-- Assignment --
Reproduce every line of source text in the material below verbatim, leaving the pictures out.

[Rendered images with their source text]
:::

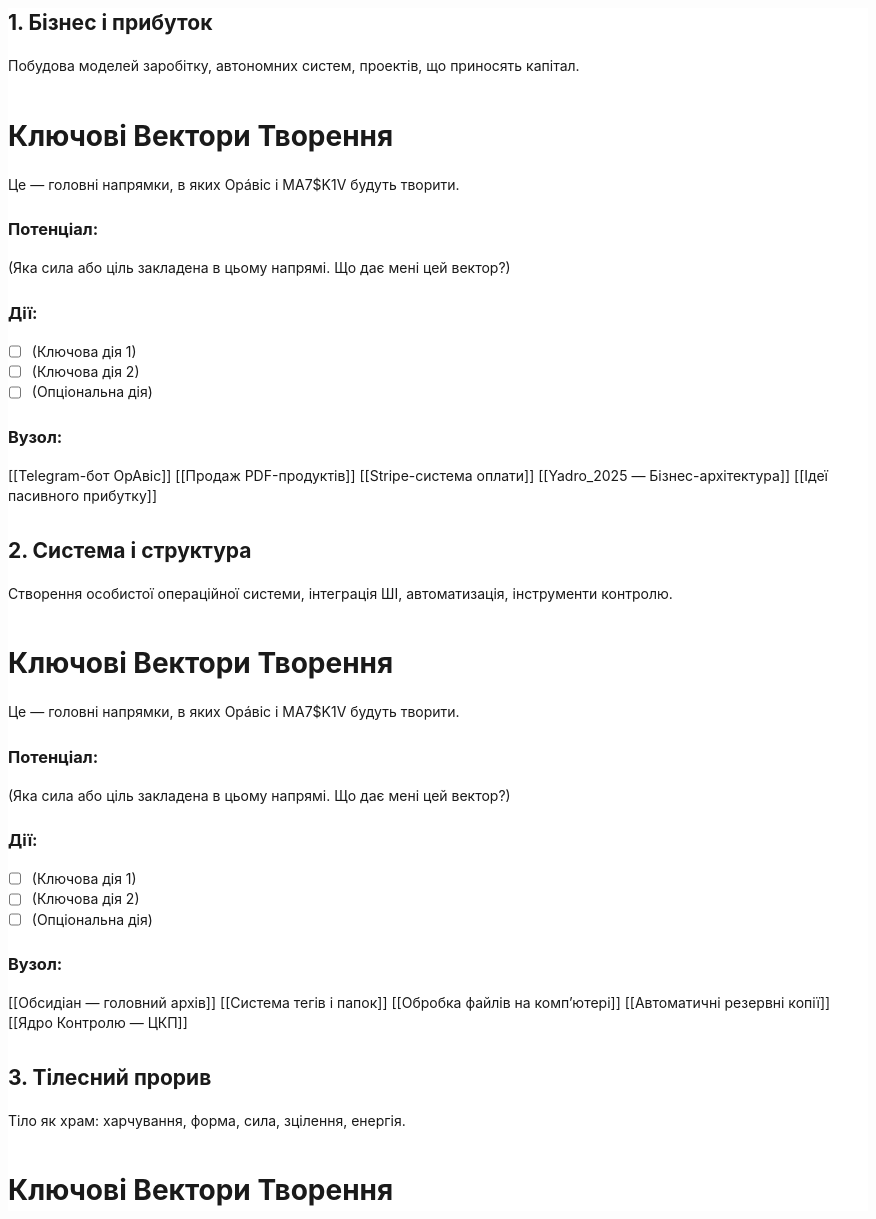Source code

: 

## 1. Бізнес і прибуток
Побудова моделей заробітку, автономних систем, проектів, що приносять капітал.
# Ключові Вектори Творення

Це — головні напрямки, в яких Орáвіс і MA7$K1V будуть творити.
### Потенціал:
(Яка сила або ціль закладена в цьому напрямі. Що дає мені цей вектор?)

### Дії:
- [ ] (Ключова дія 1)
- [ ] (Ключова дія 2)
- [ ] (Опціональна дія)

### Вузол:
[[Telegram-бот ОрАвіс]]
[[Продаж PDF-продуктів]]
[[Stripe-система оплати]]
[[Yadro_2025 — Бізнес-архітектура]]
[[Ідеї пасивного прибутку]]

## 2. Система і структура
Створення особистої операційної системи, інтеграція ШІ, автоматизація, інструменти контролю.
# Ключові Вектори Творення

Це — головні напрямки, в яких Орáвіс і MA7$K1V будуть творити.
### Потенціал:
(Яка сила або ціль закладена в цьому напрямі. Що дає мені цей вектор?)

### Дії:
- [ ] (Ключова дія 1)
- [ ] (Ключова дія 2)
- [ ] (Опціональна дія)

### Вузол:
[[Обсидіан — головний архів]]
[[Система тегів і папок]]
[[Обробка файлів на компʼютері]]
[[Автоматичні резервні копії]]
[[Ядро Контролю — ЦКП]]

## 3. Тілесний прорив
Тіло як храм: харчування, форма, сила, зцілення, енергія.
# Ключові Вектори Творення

:::

-- Solution to the exercise --
Source code

: 

## 1. Бізнес і прибуток
Побудова моделей заробітку, автономних систем, проектів, що приносять капітал.
# Ключові Вектори Творення

Це — головні напрямки, в яких Орáвіс і MA7$K1V будуть творити.
### Потенціал:
(Яка сила або ціль закладена в цьому напрямі. Що дає мені цей вектор?)

### Дії:
- [ ] (Ключова дія 1)
- [ ] (Ключова дія 2)
- [ ] (Опціональна дія)

### Вузол:
[[Telegram-бот ОрАвіс]]
[[Продаж PDF-продуктів]]
[[Stripe-система оплати]]
[[Yadro_2025 — Бізнес-архітектура]]
[[Ідеї пасивного прибутку]]

## 2. Система і структура
Створення особистої операційної системи, інтеграція ШІ, автоматизація, інструменти контролю.
# Ключові Вектори Творення

Це — головні напрямки, в яких Орáвіс і MA7$K1V будуть творити.
### Потенціал:
(Яка сила або ціль закладена в цьому напрямі. Що дає мені цей вектор?)

### Дії:
- [ ] (Ключова дія 1)
- [ ] (Ключова дія 2)
- [ ] (Опціональна дія)

### Вузол:
[[Обсидіан — головний архів]]
[[Система тегів і папок]]
[[Обробка файлів на компʼютері]]
[[Автоматичні резервні копії]]
[[Ядро Контролю — ЦКП]]

## 3. Тілесний прорив
Тіло як храм: харчування, форма, сила, зцілення, енергія.
# Ключові Вектори Творення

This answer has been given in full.